* Exercise objective *
Below are some lines of data. Return all of them as they are.
□ □ □ □
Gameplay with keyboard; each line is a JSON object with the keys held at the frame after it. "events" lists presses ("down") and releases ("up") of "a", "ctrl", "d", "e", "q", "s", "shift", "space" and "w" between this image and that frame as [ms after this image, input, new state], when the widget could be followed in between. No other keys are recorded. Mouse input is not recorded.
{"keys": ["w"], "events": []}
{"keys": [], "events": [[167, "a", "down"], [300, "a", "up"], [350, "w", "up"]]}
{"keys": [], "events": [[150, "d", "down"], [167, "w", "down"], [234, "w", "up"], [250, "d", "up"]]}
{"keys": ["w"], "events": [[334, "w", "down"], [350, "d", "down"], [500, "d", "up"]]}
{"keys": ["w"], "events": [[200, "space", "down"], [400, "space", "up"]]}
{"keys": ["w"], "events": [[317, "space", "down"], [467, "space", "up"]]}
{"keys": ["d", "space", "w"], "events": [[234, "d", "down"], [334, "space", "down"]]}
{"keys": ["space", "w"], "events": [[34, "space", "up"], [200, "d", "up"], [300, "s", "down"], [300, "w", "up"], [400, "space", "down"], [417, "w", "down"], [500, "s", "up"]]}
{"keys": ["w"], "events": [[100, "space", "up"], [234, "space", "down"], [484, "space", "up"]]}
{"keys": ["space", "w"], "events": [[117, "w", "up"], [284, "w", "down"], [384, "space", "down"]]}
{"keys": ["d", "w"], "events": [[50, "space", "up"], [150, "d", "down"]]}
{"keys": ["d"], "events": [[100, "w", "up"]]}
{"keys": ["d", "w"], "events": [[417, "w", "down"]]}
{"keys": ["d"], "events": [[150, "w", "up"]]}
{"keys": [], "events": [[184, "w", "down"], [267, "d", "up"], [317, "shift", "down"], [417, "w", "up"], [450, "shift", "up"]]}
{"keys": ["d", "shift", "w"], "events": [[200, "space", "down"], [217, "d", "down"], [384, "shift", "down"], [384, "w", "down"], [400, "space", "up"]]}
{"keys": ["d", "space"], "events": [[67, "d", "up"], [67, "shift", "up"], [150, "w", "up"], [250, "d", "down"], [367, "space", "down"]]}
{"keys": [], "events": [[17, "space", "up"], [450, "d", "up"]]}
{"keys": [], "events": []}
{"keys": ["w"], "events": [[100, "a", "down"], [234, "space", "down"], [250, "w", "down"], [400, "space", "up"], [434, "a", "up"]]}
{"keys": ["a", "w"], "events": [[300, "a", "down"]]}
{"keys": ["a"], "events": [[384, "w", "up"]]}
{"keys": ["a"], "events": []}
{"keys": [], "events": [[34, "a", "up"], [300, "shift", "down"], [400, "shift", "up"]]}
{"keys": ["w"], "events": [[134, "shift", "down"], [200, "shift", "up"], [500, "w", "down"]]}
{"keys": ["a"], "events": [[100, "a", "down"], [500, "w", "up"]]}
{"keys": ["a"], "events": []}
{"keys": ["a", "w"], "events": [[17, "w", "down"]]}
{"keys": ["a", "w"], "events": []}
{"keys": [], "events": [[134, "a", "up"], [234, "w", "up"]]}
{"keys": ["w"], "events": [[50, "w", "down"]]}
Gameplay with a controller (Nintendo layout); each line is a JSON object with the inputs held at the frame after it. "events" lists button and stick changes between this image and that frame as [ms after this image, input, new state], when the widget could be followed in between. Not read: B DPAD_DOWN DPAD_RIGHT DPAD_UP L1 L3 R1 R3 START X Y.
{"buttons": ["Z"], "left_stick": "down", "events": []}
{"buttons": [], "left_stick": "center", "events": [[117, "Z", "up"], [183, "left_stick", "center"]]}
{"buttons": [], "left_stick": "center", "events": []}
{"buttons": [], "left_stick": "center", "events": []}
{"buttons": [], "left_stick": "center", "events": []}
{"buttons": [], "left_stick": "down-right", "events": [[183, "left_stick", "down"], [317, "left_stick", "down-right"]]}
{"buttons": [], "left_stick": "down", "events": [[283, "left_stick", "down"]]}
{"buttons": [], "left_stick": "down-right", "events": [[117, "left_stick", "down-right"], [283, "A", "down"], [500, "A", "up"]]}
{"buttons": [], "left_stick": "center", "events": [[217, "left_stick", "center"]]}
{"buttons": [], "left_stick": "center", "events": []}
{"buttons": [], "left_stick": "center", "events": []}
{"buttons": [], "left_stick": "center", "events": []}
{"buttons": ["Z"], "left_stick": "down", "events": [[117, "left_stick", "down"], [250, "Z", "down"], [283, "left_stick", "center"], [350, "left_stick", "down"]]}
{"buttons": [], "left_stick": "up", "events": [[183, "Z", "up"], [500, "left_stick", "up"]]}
□ □ □ □
* Your response *
Gameplay with keyboard; each line is a JSON object with the keys held at the frame after it. "events" lists presses ("down") and releases ("up") of "a", "ctrl", "d", "e", "q", "s", "shift", "space" and "w" between this image and that frame as [ms after this image, input, new state], when the widget could be followed in between. No other keys are recorded. Mouse input is not recorded.
{"keys": ["w"], "events": []}
{"keys": [], "events": [[167, "a", "down"], [300, "a", "up"], [350, "w", "up"]]}
{"keys": [], "events": [[150, "d", "down"], [167, "w", "down"], [234, "w", "up"], [250, "d", "up"]]}
{"keys": ["w"], "events": [[334, "w", "down"], [350, "d", "down"], [500, "d", "up"]]}
{"keys": ["w"], "events": [[200, "space", "down"], [400, "space", "up"]]}
{"keys": ["w"], "events": [[317, "space", "down"], [467, "space", "up"]]}
{"keys": ["d", "space", "w"], "events": [[234, "d", "down"], [334, "space", "down"]]}
{"keys": ["space", "w"], "events": [[34, "space", "up"], [200, "d", "up"], [300, "s", "down"], [300, "w", "up"], [400, "space", "down"], [417, "w", "down"], [500, "s", "up"]]}
{"keys": ["w"], "events": [[100, "space", "up"], [234, "space", "down"], [484, "space", "up"]]}
{"keys": ["space", "w"], "events": [[117, "w", "up"], [284, "w", "down"], [384, "space", "down"]]}
{"keys": ["d", "w"], "events": [[50, "space", "up"], [150, "d", "down"]]}
{"keys": ["d"], "events": [[100, "w", "up"]]}
{"keys": ["d", "w"], "events": [[417, "w", "down"]]}
{"keys": ["d"], "events": [[150, "w", "up"]]}
{"keys": [], "events": [[184, "w", "down"], [267, "d", "up"], [317, "shift", "down"], [417, "w", "up"], [450, "shift", "up"]]}
{"keys": ["d", "shift", "w"], "events": [[200, "space", "down"], [217, "d", "down"], [384, "shift", "down"], [384, "w", "down"], [400, "space", "up"]]}
{"keys": ["d", "space"], "events": [[67, "d", "up"], [67, "shift", "up"], [150, "w", "up"], [250, "d", "down"], [367, "space", "down"]]}
{"keys": [], "events": [[17, "space", "up"], [450, "d", "up"]]}
{"keys": [], "events": []}
{"keys": ["w"], "events": [[100, "a", "down"], [234, "space", "down"], [250, "w", "down"], [400, "space", "up"], [434, "a", "up"]]}
{"keys": ["a", "w"], "events": [[300, "a", "down"]]}
{"keys": ["a"], "events": [[384, "w", "up"]]}
{"keys": ["a"], "events": []}
{"keys": [], "events": [[34, "a", "up"], [300, "shift", "down"], [400, "shift", "up"]]}
{"keys": ["w"], "events": [[134, "shift", "down"], [200, "shift", "up"], [500, "w", "down"]]}
{"keys": ["a"], "events": [[100, "a", "down"], [500, "w", "up"]]}
{"keys": ["a"], "events": []}
{"keys": ["a", "w"], "events": [[17, "w", "down"]]}
{"keys": ["a", "w"], "events": []}
{"keys": [], "events": [[134, "a", "up"], [234, "w", "up"]]}
{"keys": ["w"], "events": [[50, "w", "down"]]}
Gameplay with a controller (Nintendo layout); each line is a JSON object with the inputs held at the frame after it. "events" lists button and stick changes between this image and that frame as [ms after this image, input, new state], when the widget could be followed in between. Not read: B DPAD_DOWN DPAD_RIGHT DPAD_UP L1 L3 R1 R3 START X Y.
{"buttons": ["Z"], "left_stick": "down", "events": []}
{"buttons": [], "left_stick": "center", "events": [[117, "Z", "up"], [183, "left_stick", "center"]]}
{"buttons": [], "left_stick": "center", "events": []}
{"buttons": [], "left_stick": "center", "events": []}
{"buttons": [], "left_stick": "center", "events": []}
{"buttons": [], "left_stick": "down-right", "events": [[183, "left_stick", "down"], [317, "left_stick", "down-right"]]}
{"buttons": [], "left_stick": "down", "events": [[283, "left_stick", "down"]]}
{"buttons": [], "left_stick": "down-right", "events": [[117, "left_stick", "down-right"], [283, "A", "down"], [500, "A", "up"]]}
{"buttons": [], "left_stick": "center", "events": [[217, "left_stick", "center"]]}
{"buttons": [], "left_stick": "center", "events": []}
{"buttons": [], "left_stick": "center", "events": []}
{"buttons": [], "left_stick": "center", "events": []}
{"buttons": ["Z"], "left_stick": "down", "events": [[117, "left_stick", "down"], [250, "Z", "down"], [283, "left_stick", "center"], [350, "left_stick", "down"]]}
{"buttons": [], "left_stick": "up", "events": [[183, "Z", "up"], [500, "left_stick", "up"]]}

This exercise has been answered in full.